Severe Trauma Leads to a Fall in Intracellular Triphosphates and a Rise in cAMP in Platelets

Background: Severe trauma and hemorrhage leads to an acute coagulopathy as exemplified by a rise in prothrombin time, and a fall in clotting firmness and platelet aggregation. Because platelets contribute 70-80% of the clot strength, evaluating the intracellular mechanisms that regulate aggregation may lead to strategies to mitigate the development of coagulopathy. Platelet aggregation requires energy, and energy stores may be depleted after hemorrhagic shock and tissue trauma. Also, aggregation is initiated by elevations in inositol trisphosphate and calcium, and inhibited by elevations in cyclic adenosine and guanosine monophosphates. Platelet dysfunction after trauma may involve one or more of these intracellular intermediates.

Objective: To measure intracellular levels of mono- and tri-phosphates in platelets from rats subjected to polytrauma and hemorrhagic shock.

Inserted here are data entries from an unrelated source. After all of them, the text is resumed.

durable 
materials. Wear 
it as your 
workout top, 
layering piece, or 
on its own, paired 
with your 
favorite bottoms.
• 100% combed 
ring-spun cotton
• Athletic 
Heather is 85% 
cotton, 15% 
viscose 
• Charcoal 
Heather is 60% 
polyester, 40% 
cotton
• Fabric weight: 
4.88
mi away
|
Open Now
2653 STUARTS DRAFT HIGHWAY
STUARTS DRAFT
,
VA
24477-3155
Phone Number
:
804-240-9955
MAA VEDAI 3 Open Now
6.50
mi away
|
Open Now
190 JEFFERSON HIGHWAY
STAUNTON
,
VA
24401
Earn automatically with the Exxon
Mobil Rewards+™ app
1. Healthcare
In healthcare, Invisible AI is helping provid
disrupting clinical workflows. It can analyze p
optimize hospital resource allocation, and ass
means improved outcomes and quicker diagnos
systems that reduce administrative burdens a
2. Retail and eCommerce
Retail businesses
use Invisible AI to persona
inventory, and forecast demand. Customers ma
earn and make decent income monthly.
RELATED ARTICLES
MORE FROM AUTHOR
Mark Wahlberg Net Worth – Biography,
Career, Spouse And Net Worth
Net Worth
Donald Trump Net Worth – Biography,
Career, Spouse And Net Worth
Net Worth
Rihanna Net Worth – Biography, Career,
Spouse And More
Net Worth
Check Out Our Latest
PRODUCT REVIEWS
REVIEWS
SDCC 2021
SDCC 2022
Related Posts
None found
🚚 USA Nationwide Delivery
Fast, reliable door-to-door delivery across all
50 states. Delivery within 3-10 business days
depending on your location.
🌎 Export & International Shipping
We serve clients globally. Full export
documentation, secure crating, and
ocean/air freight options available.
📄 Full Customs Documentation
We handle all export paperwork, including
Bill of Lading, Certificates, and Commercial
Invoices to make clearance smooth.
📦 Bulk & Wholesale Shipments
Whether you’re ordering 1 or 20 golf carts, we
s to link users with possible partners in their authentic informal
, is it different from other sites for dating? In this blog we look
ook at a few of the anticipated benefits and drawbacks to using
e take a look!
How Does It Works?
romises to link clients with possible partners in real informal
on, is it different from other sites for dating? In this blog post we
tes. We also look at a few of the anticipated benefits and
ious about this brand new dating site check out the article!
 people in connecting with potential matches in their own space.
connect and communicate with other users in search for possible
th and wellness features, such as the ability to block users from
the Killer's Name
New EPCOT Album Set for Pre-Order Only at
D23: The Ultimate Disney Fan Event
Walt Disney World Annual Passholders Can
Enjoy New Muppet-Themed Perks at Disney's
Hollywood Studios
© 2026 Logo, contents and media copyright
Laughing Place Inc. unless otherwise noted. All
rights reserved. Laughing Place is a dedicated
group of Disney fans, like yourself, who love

Methods: Polytrauma was induced in isoflurane anesthetized Sprague-Dawley rats (n=10 per group) by damage to the small intestines, right and medial lobes of the liver, the right leg skeletal muscle, and by fracturing the right femur. 40% hemorrhage was then performed immediately after trauma. Blood samples were taken before, immediately after trauma, and at 2 and 4hrs. Platelet rich plasma PRP was generated by centrifugation of whole blood at 200g for 10min, no brakes. Cyclic AMP and cGMP were extracted from 100μl of PRP after adding to 1ml of EtOH, 10mM ammonium formate, with 10μg/ml cGMP-Br as an internal control. Triphosphates were extracted from another 100μl PRP by addition of 50% EtOH, 500mM Formic Acid with 10μg/ml ATP-C10 as an internal control. Samples were centrifuged at 20K g for 10min, and supernatant dried. All Samples were brought up in 200ul of 0.1% formic acid for analysis by LC-MS/MS.

Results: In platelets, the intracellular levels of Adenosine Triphosphate (ATP), Guanosine Triphosphate (GTP) and Inositol Trisphosphate (IP3) all fell significantly by 4hrs after polytrauma and hemorrhage (ATP: 5.8±0.9 vs. 0.9±0.7μg/ml, GTP: 1.23±0.22 vs 0.01±0.01 μg/ml and IP3: 625±310 vs 125±36 ng/ml). Cyclic AMP was significantly elevated over baseline (10.4±0.7 vs 15.1±1.63ng/ml), however cGMP was down (1.17±0.39 vs 0.10±0.12 ng/ml).

Conclusion: The platelet dysfunction that accompanies polytrauma and hemorrhagic shock may be a result of falling energy stores (ATP, GTP), a loss of IP3 mediation of Ca dependent aggregation, and a rise in the inhibitory mediator cAMP. These results suggest that the addition of metabolic substrates to standard resuscitation fluids may help restore platelet function after trauma and hemorrhage.